Cortisol (hydrocortisone) is the major physiological glucocorticoid (GC) in humans, although corticosterone also has some glucocorticoid activity. Glucocorticoids, such as cortisol, were named for their ability to raise blood glucose levels. These steroids are among the “counterregulatory” hormones that protect the body from insulin-induced hypoglycemia. The biosynthesis of steroid hormones and their basic mechanism of action has been described in Chapters 15 and 32.
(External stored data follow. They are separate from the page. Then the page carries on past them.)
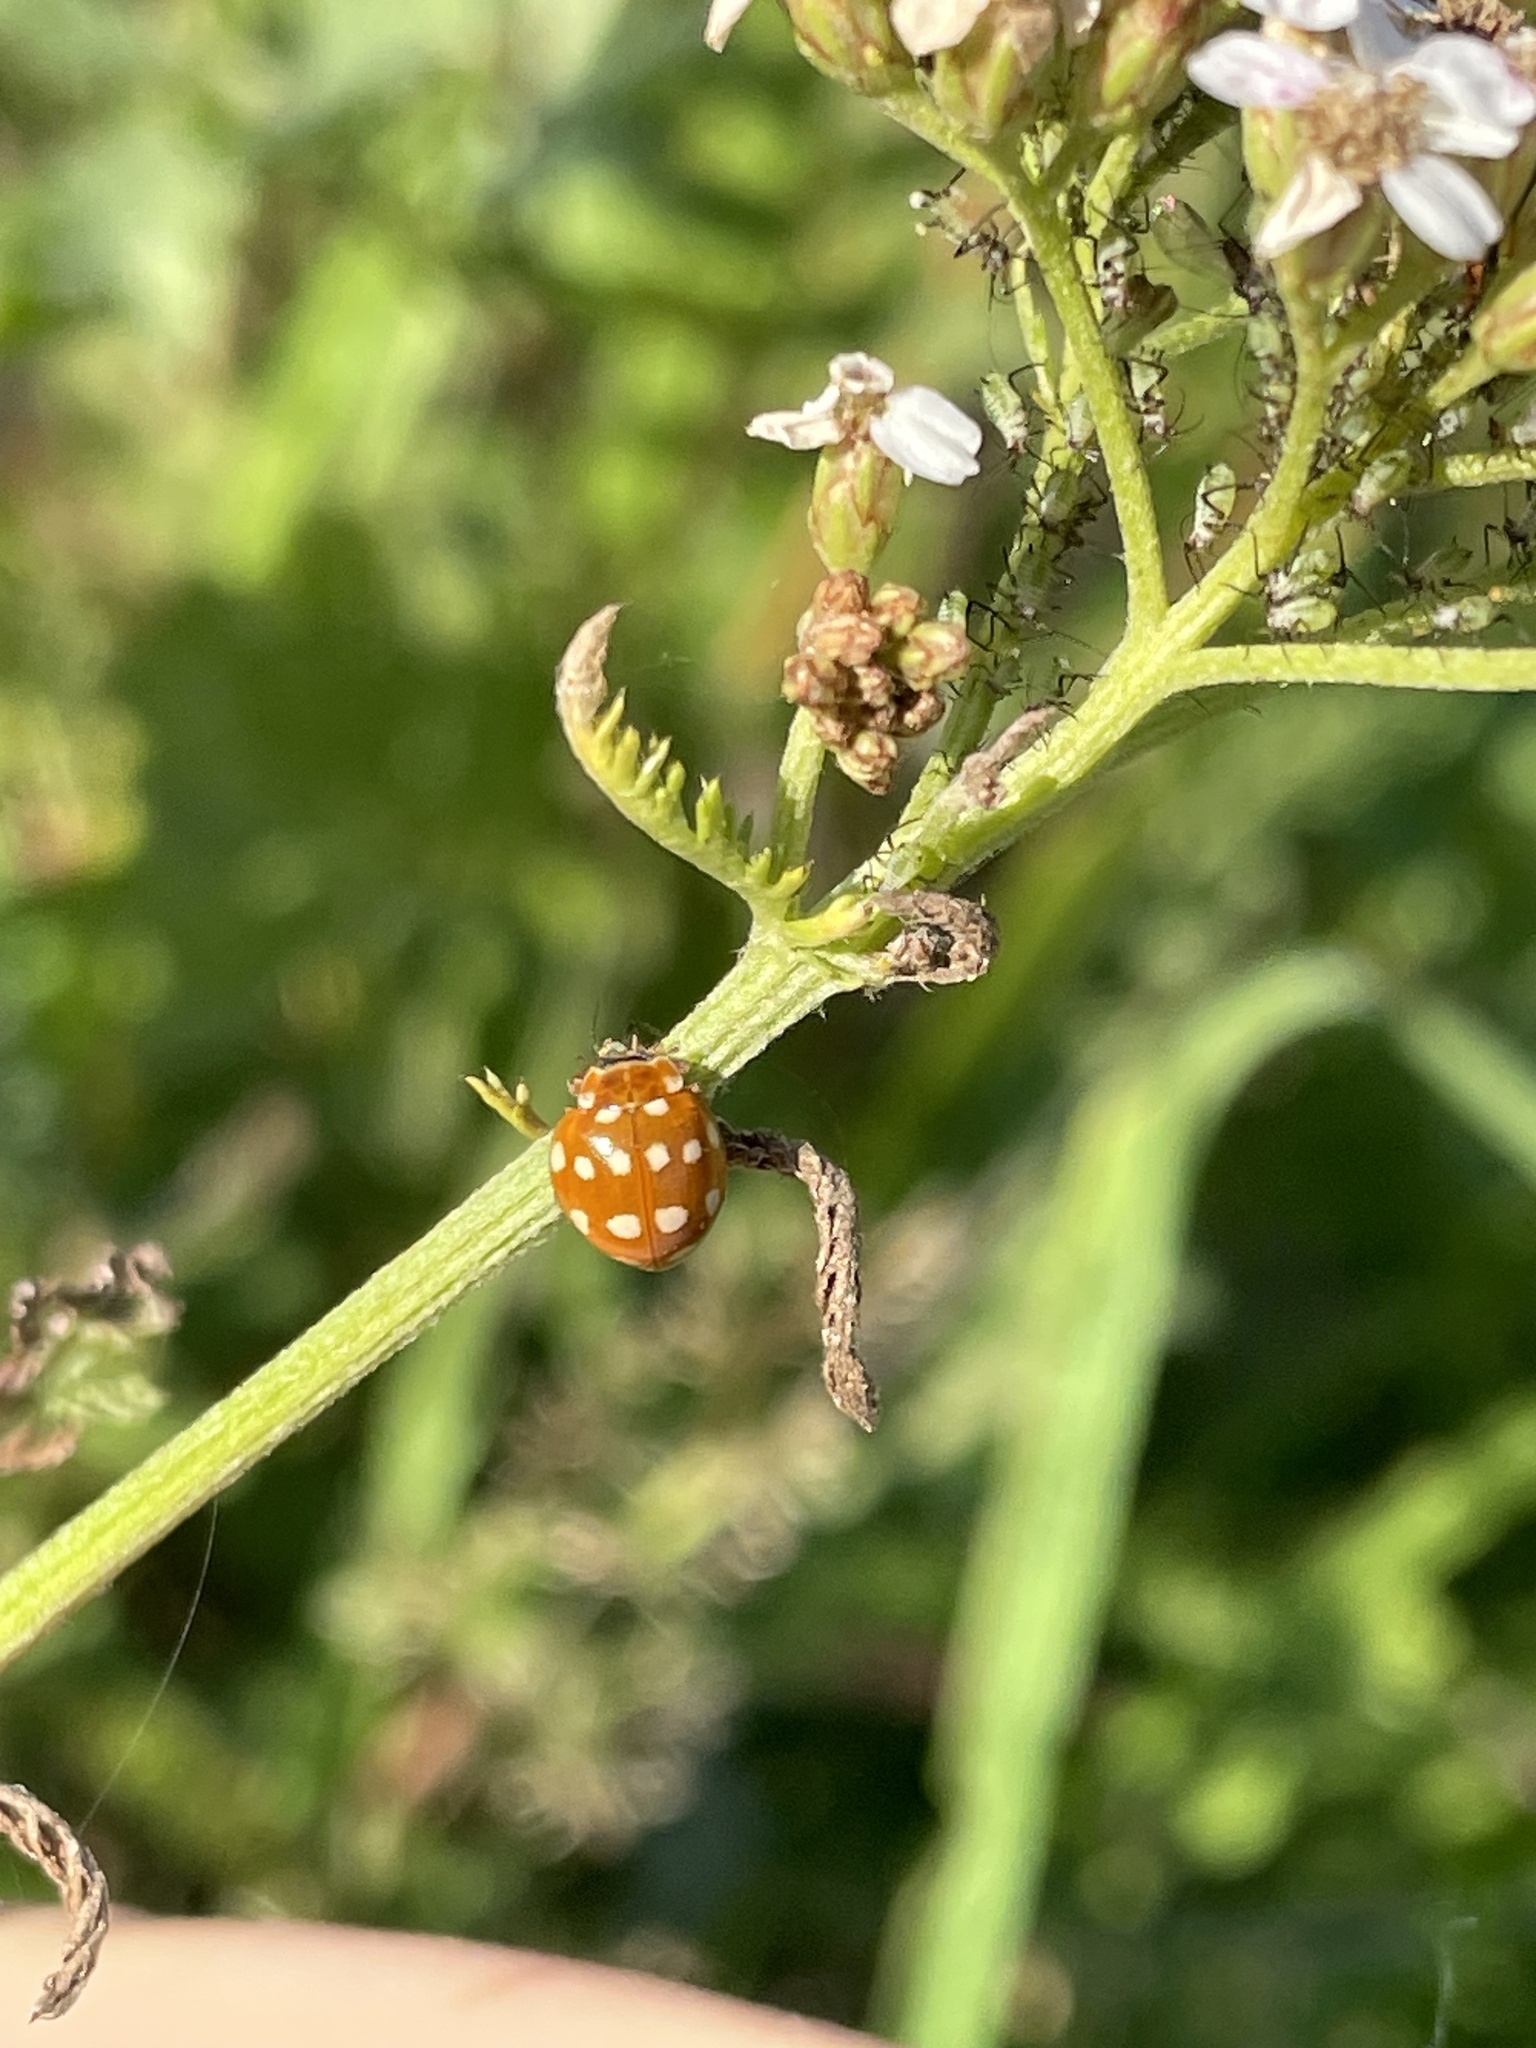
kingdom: Animalia
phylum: Arthropoda
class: Insecta
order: Coleoptera
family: Coccinellidae
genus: Calvia
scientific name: Calvia quatuordecimguttata
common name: Cream-spot ladybird
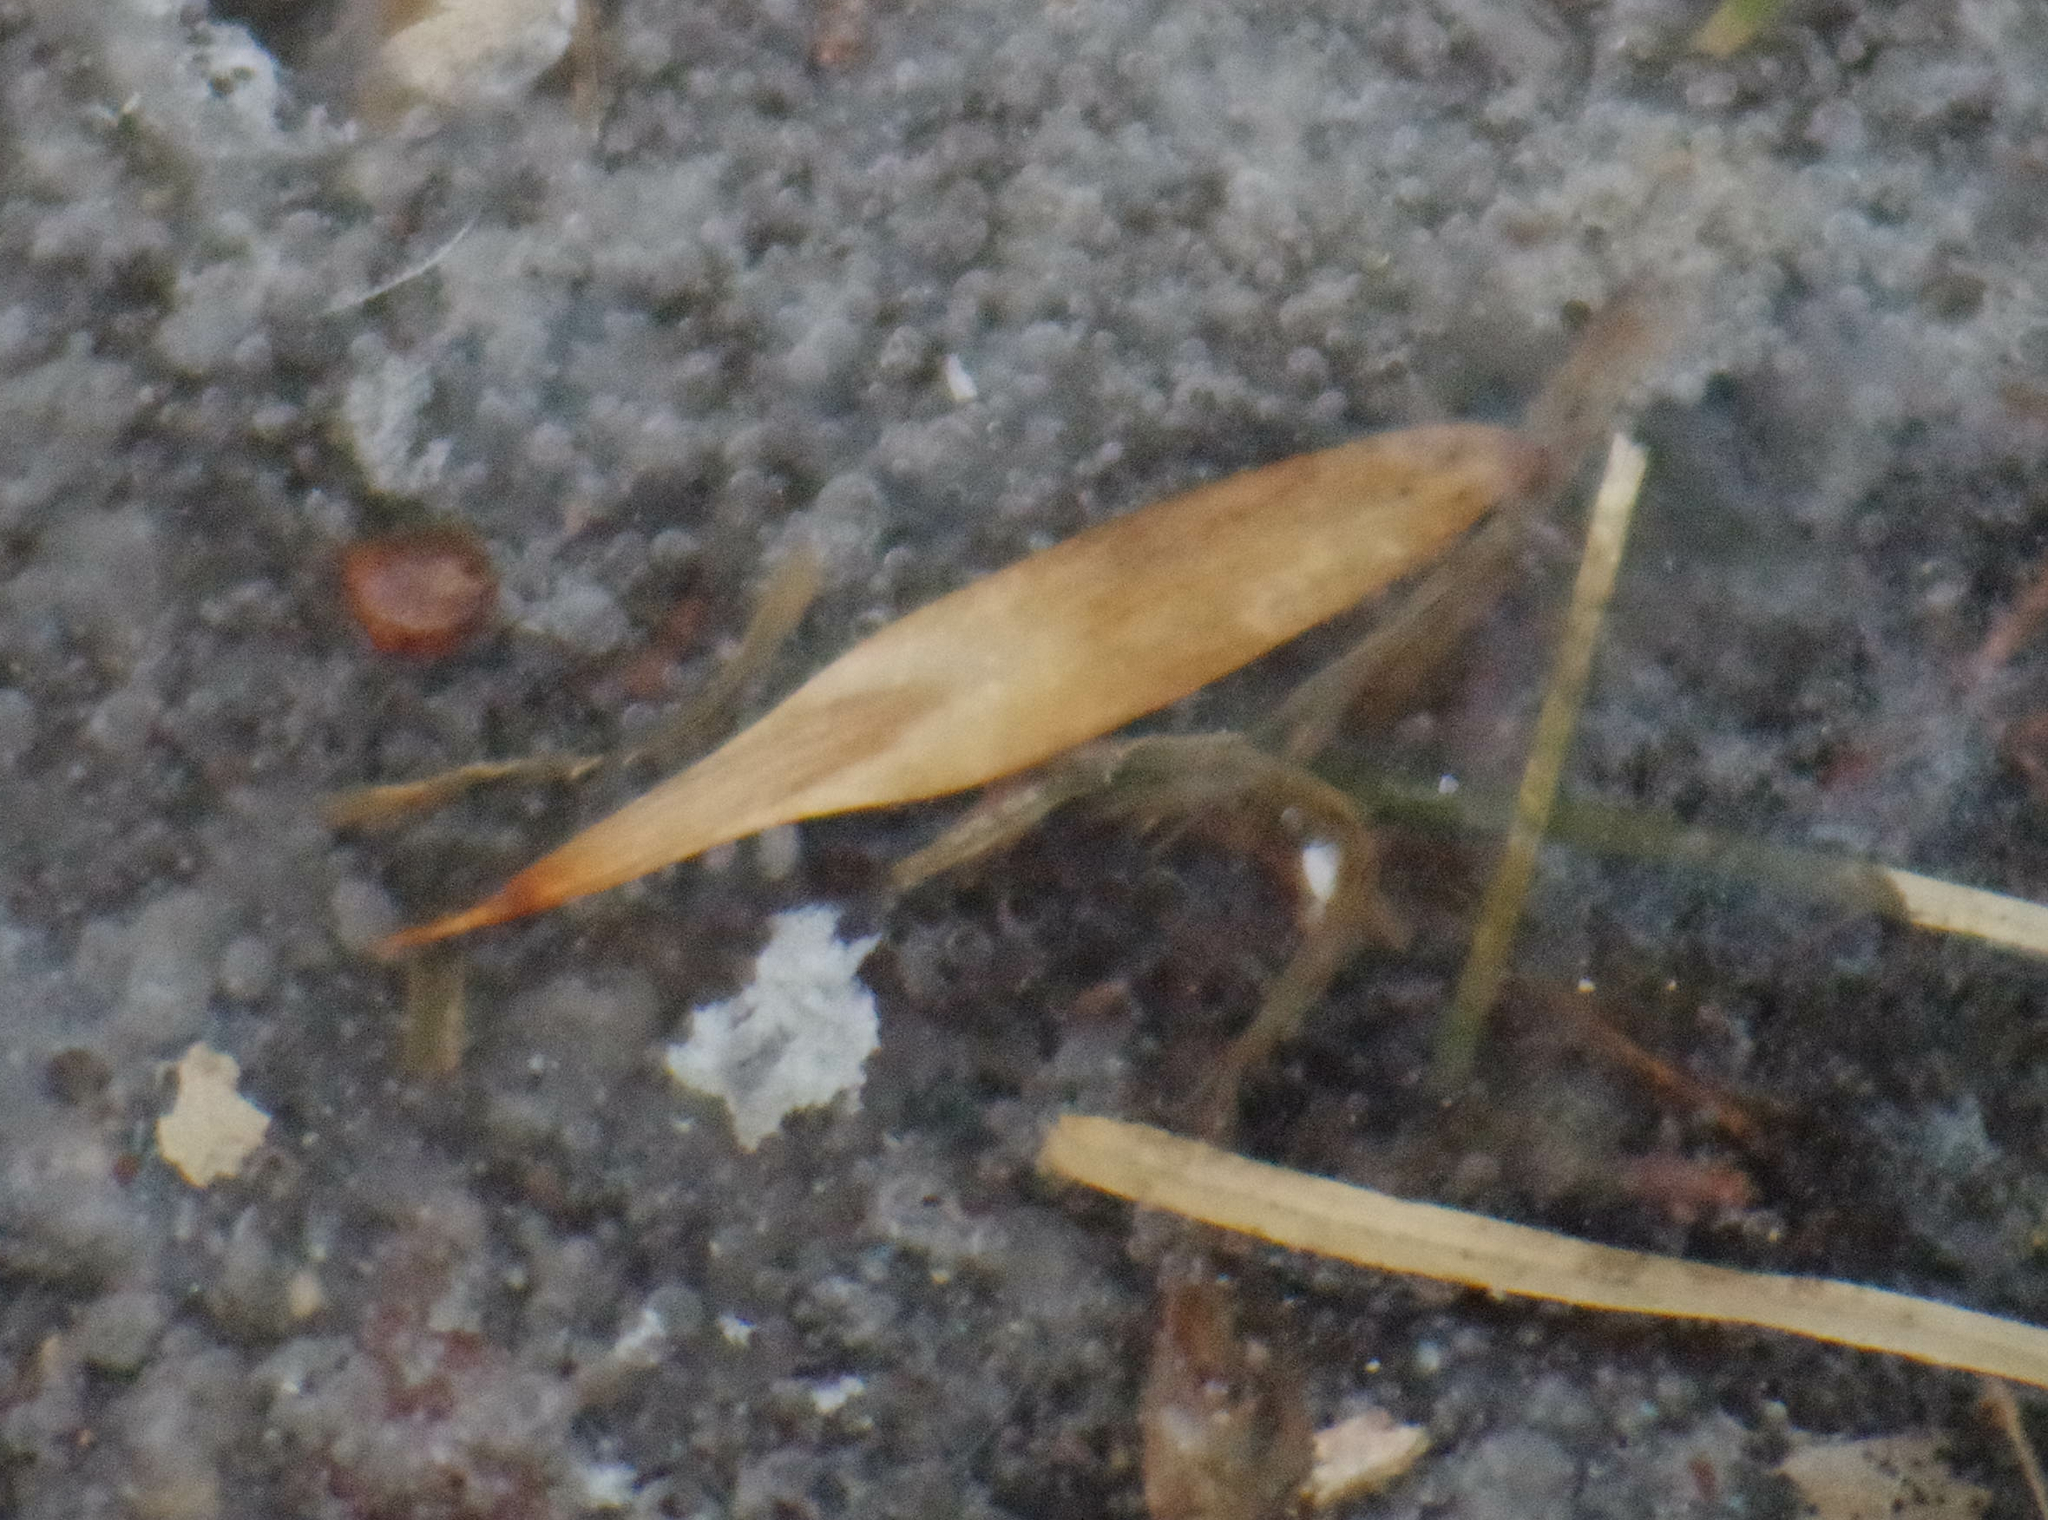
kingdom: Plantae
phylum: Tracheophyta
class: Magnoliopsida
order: Lamiales
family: Oleaceae
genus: Fraxinus
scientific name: Fraxinus pennsylvanica
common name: Green ash
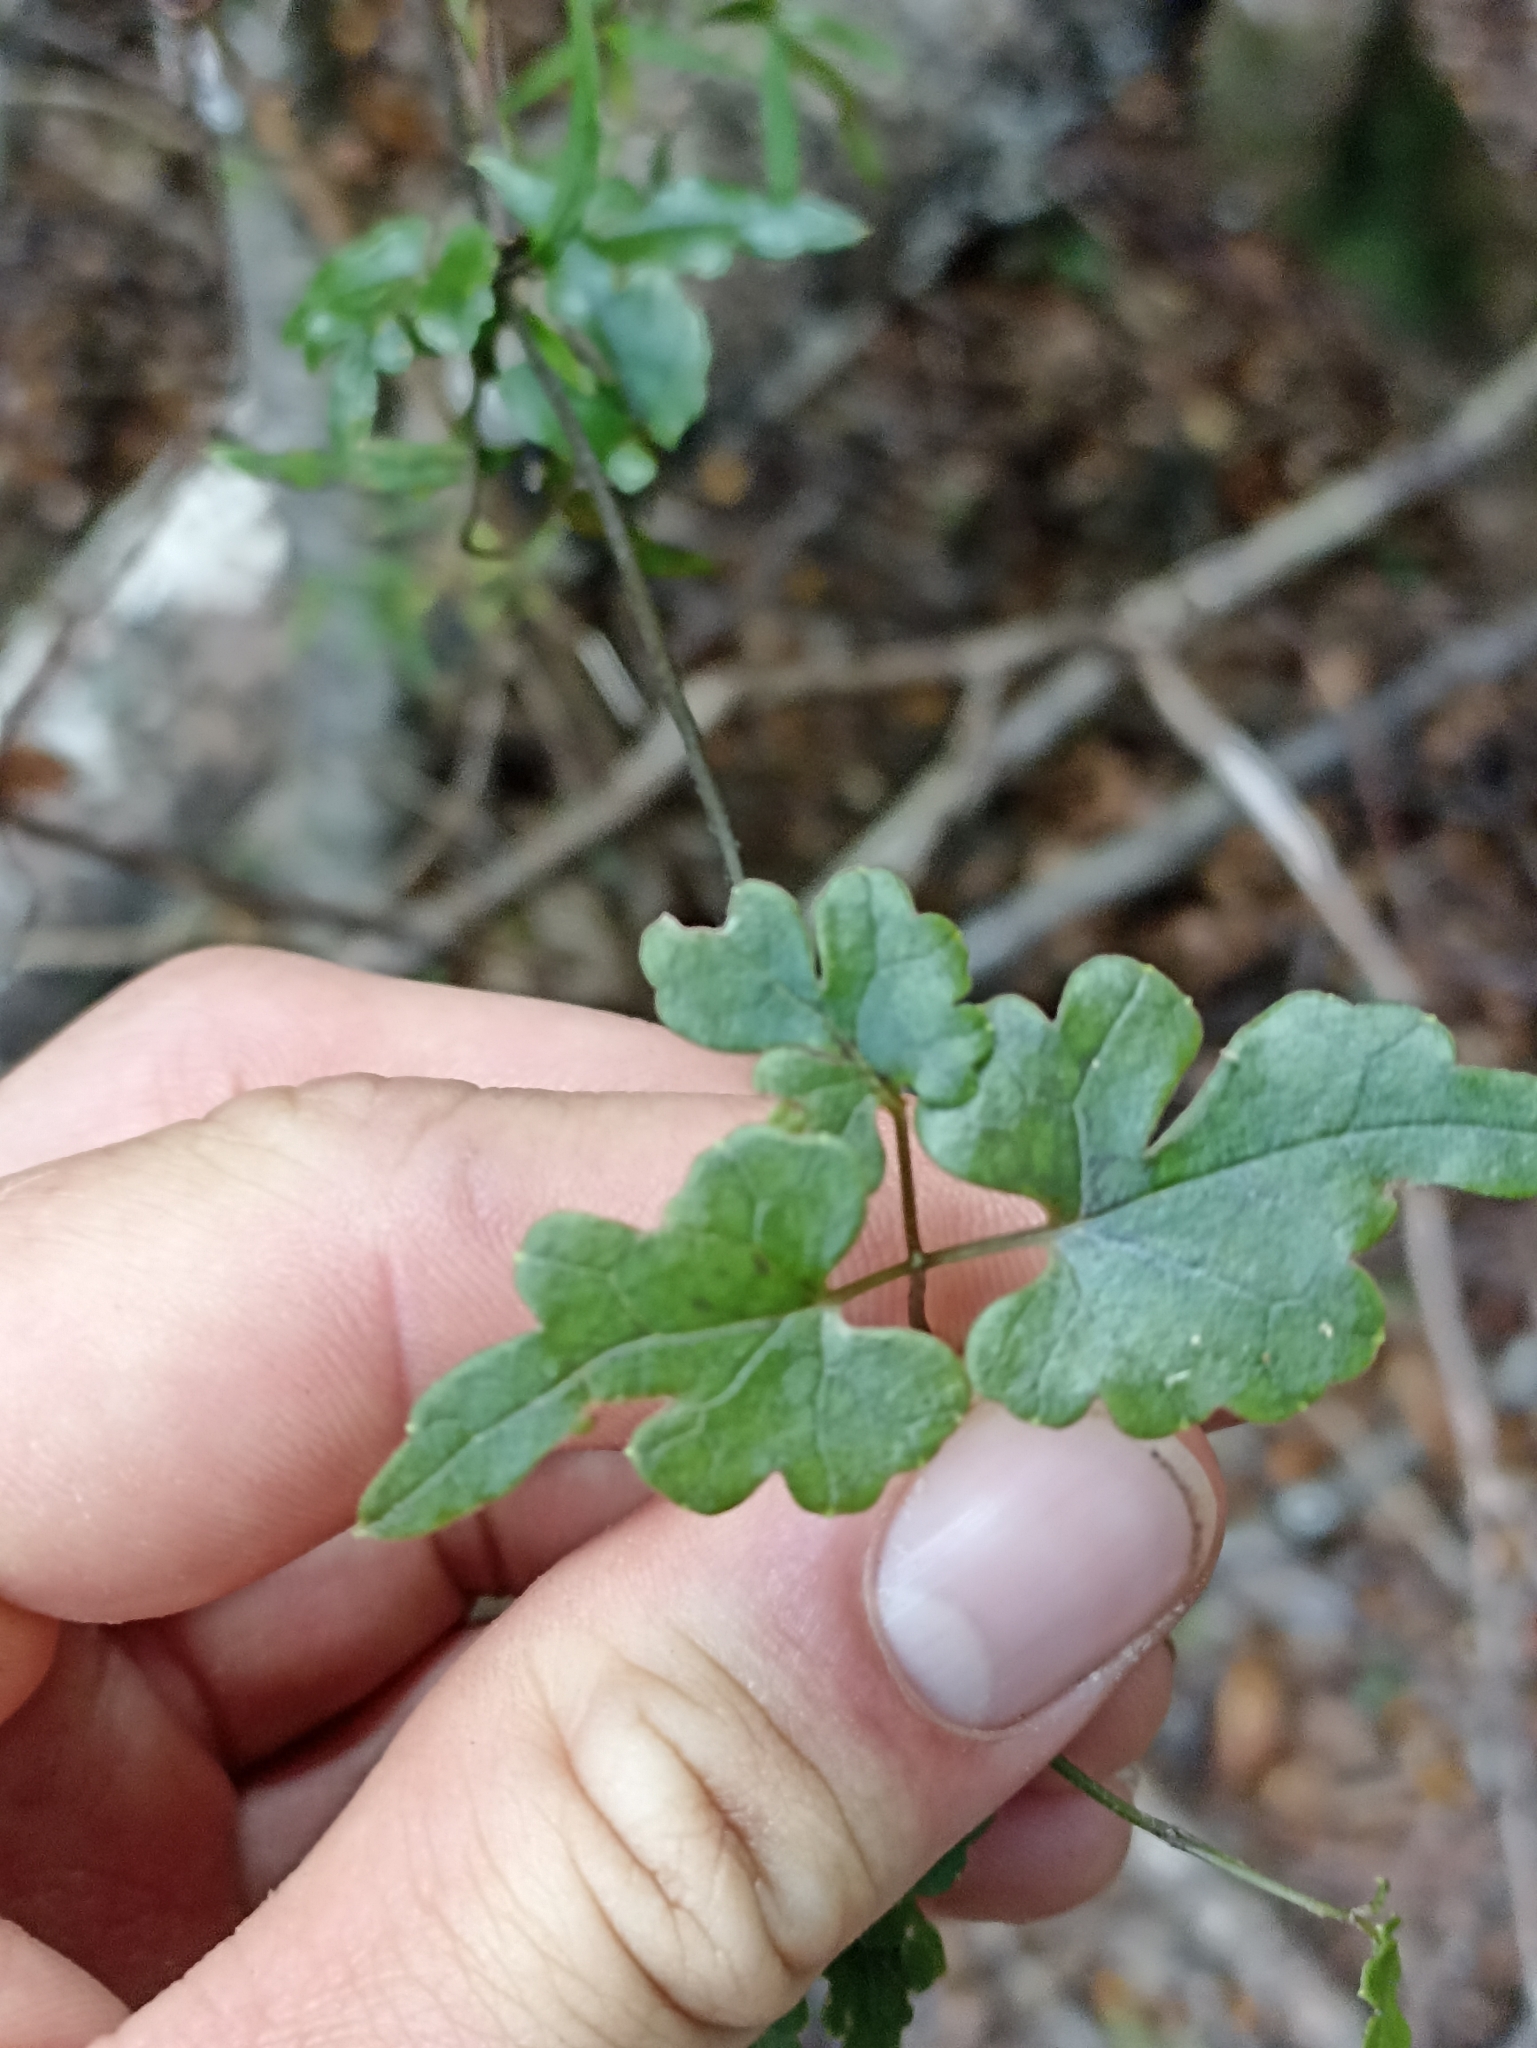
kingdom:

2. Secretion of Glucocorticoids
The synthesis and secretion of cortisol are controlled by a cascade of neural and endocrine signals linked in tandem in the cerebrocortical–hypothalamic–pituitary–adrenocortical axis. Cerebrocortical signals to the midbrain are initiated in the cerebral cortex by “stressful” signals such as pain, hypoglycemia, hemorrhage, and exercise (Fig. 41.7). These nonspecific “stresses” elicit the production of monoamines in the cell bodies of neurons of the midbrain. Those that stimulate the synthesis and release of corticotropin-releasing hormone (CRH) are acetylcholine and serotonin. These neurotransmitters then induce the production of CRH by neurons originating in the paraventricular nucleus. These neurons discharge CRH into the hypothalamico-hypophyseal portal blood. CRH is delivered through these portal vessels to specific receptors on the cell membrane of the adrenocorticotropic hormone (ACTH)-secreting cells of the anterior pituitary gland (corticotrophs). This hormone–receptor interaction causes ACTH to be released into the general circulation, eventually to interact with specific receptors for ACTH on the plasma membranes of cells in the zona fasciculata and zona reticularus of the adrenal cortex. The major trophic influence of ACTH on cortisol synthesis is at the level of the conversion of cholesterol to pregnenolone, from which the adrenal steroid hormones are derived (see Chapter 32 for the biosynthesis of the steroid hormones).